# Help!!! Brand new black max generator won't start



## Jimex500 (Oct 28, 2012)

I just bought a brand new 7000 watt black max generator from sams club due to the storm on the east coast. I followed all their directions to set up. Fueled it up, made sure gas was on and it won't start. Checked the spark plug and it sparks, fuel is getting to the carb float bowl. I can get it to start using starting fluid but will not stay running by itself. What am I forgetting?


----------



## Jimex500 (Oct 28, 2012)

Forgot to say it has a Honda gx390 in it


----------



## tractornut (Sep 17, 2010)

Is there oil in it. It may be a dumb question but many generators have a low oil switch that will keep them from starting and running if the oil is low.


----------



## Jimex500 (Oct 28, 2012)

Yeah there's oil in it.
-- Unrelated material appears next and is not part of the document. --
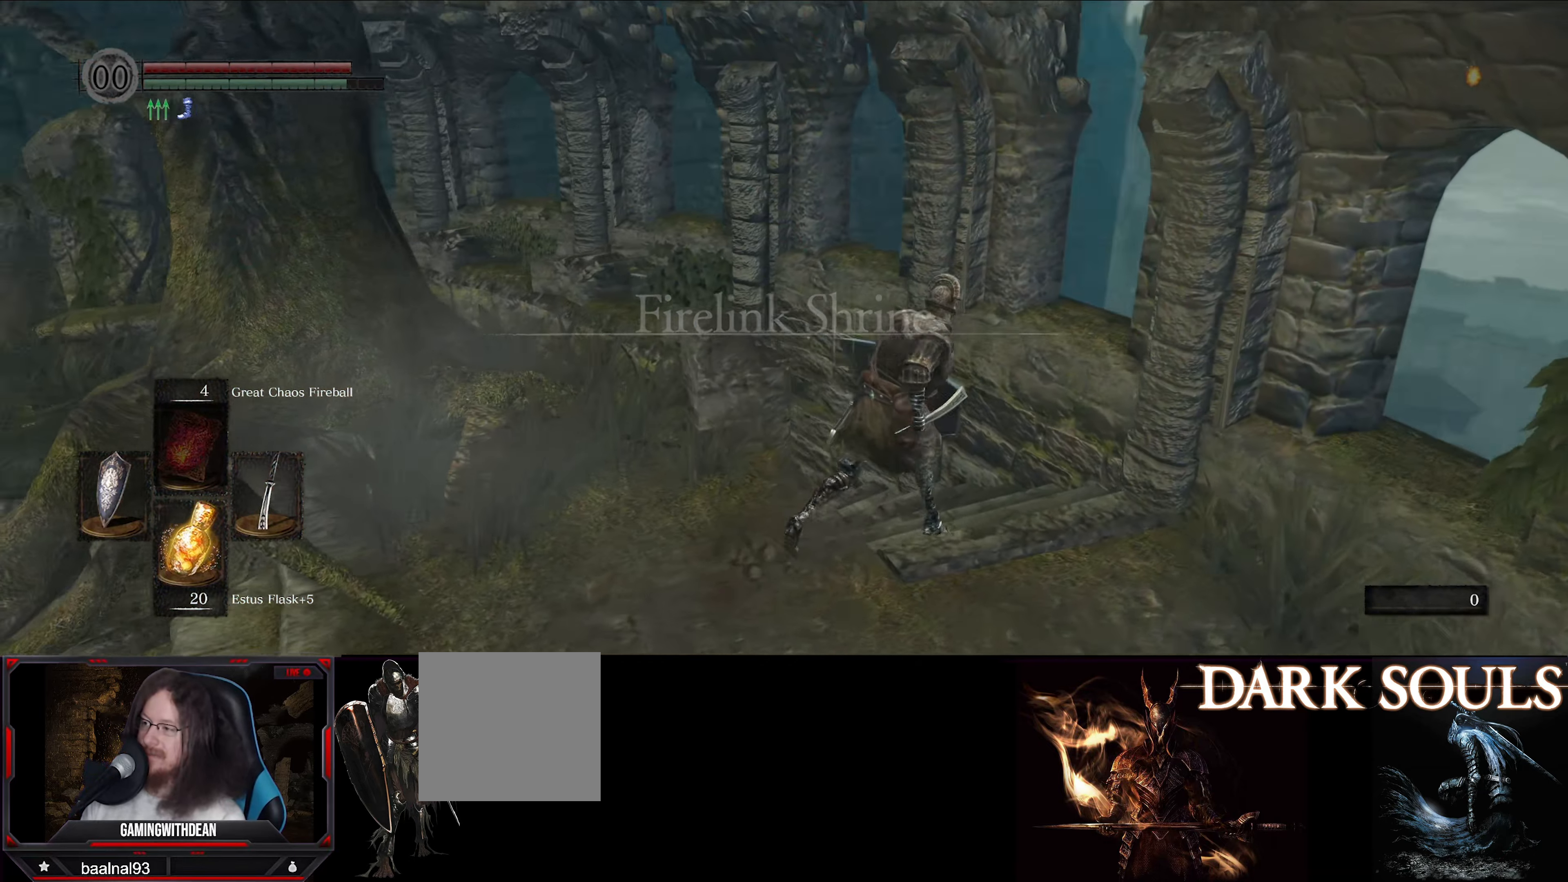
{"buttons": ["B"], "left_stick": "up", "right_stick": "left", "events": [[116, "left_stick", "up"], [133, "right_stick", "center"], [250, "B", "up"], [383, "B", "down"], [450, "right_stick", "left"]]}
Spoke to sams club later today, they said I can return it as long as there is no gas in it. Thank god for the hour meter.


----------



## green tea (Nov 10, 2012)

being brand new and just filled with oil it is possible that the float that reads low oil is stuck so shake the machine to make the float raise.
The feature of low oil switch is to stop starting with genuine low oil.
Hope that solves your problem.


----------



## Apple206 (Jan 28, 2015)

Thanks for sharing .......nice view.


----------